[HOW TO COMPLETE THIS TASK]
Report how many lines of the data contain the string "lname". Add nothing.
*** DATA Section Begins ***
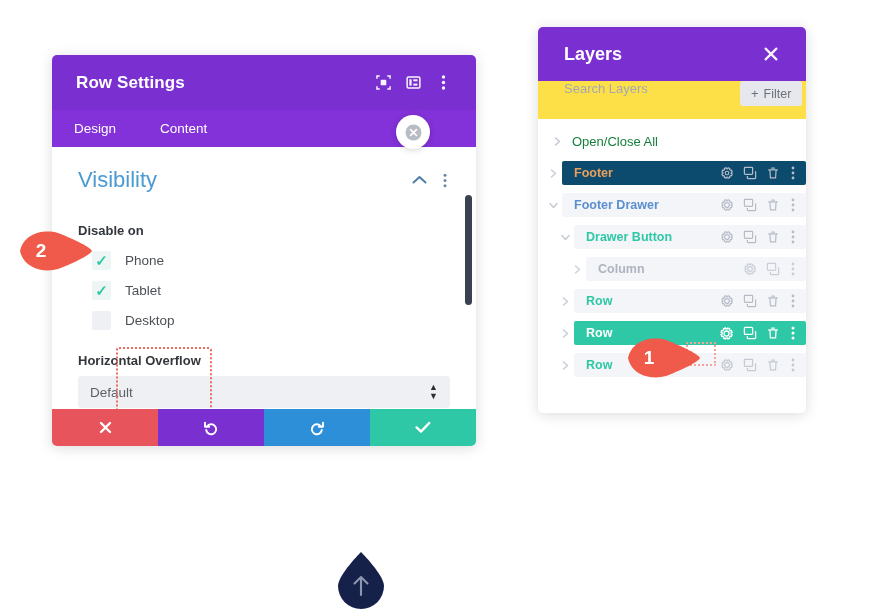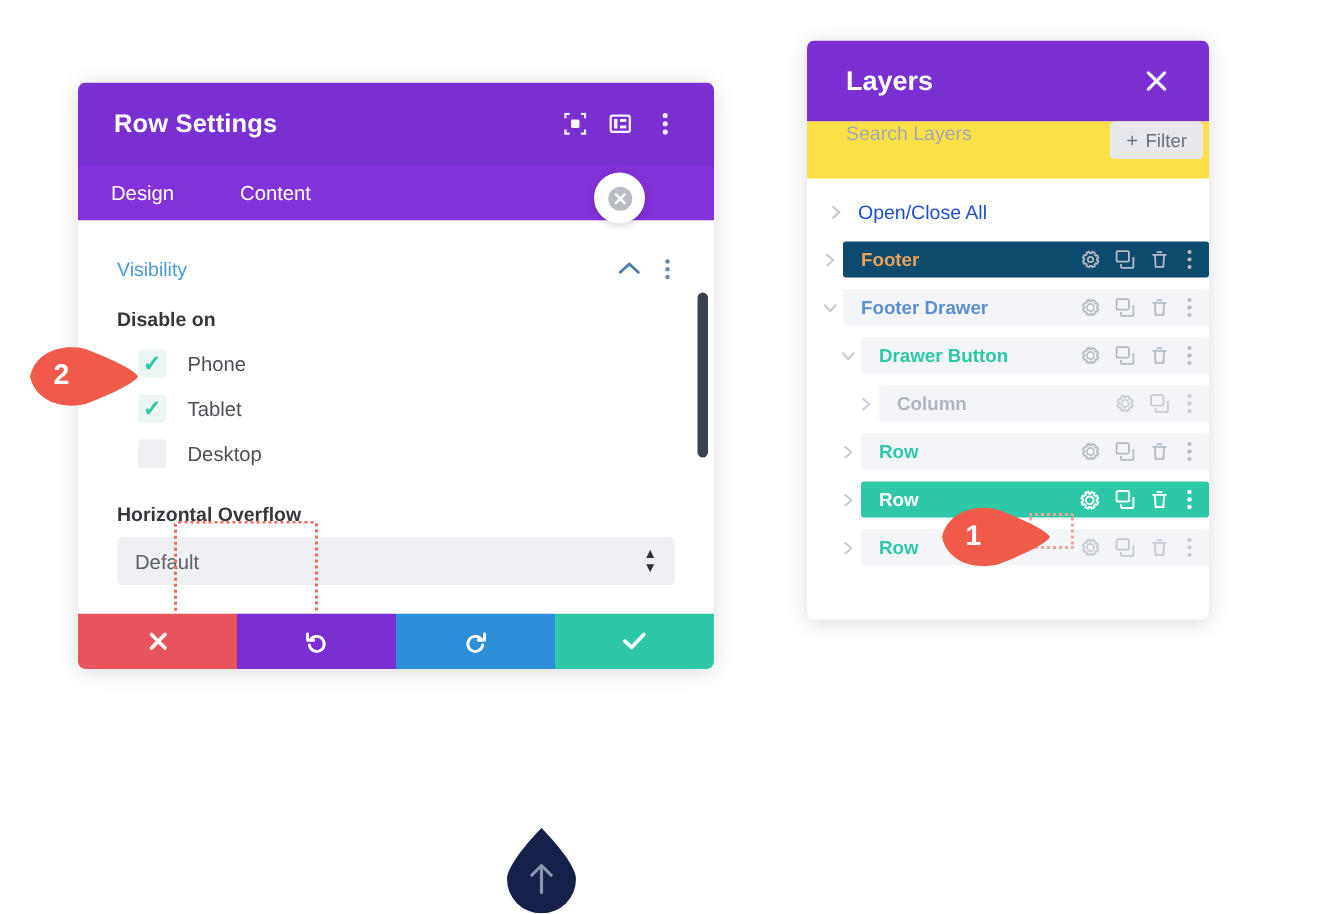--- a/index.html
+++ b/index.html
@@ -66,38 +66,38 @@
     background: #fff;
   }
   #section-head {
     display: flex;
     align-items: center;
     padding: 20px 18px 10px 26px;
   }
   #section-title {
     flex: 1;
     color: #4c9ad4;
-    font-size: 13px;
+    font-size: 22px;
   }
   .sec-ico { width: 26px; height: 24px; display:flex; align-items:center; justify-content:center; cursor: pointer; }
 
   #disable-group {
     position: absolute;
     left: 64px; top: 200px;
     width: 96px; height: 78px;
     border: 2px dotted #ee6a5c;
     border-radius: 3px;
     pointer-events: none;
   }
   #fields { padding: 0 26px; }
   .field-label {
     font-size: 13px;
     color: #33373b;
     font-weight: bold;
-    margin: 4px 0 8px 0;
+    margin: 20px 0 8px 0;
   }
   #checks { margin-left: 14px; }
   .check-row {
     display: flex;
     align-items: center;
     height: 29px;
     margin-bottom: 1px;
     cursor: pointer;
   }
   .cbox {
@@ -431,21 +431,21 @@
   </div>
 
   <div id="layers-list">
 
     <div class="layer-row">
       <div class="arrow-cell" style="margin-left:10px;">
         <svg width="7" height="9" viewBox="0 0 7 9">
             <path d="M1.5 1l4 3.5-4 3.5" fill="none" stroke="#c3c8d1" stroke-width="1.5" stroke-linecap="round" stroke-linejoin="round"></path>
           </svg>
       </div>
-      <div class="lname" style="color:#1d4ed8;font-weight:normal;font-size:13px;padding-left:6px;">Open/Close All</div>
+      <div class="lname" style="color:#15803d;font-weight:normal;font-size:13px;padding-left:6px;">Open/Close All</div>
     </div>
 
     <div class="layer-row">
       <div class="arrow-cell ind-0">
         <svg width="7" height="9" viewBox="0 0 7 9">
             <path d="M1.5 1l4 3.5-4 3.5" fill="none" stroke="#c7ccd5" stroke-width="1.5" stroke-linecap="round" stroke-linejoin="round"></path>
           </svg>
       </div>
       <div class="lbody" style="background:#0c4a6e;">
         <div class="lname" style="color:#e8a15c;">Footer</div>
*** DATA Section Ends ***
[ANSWER]
3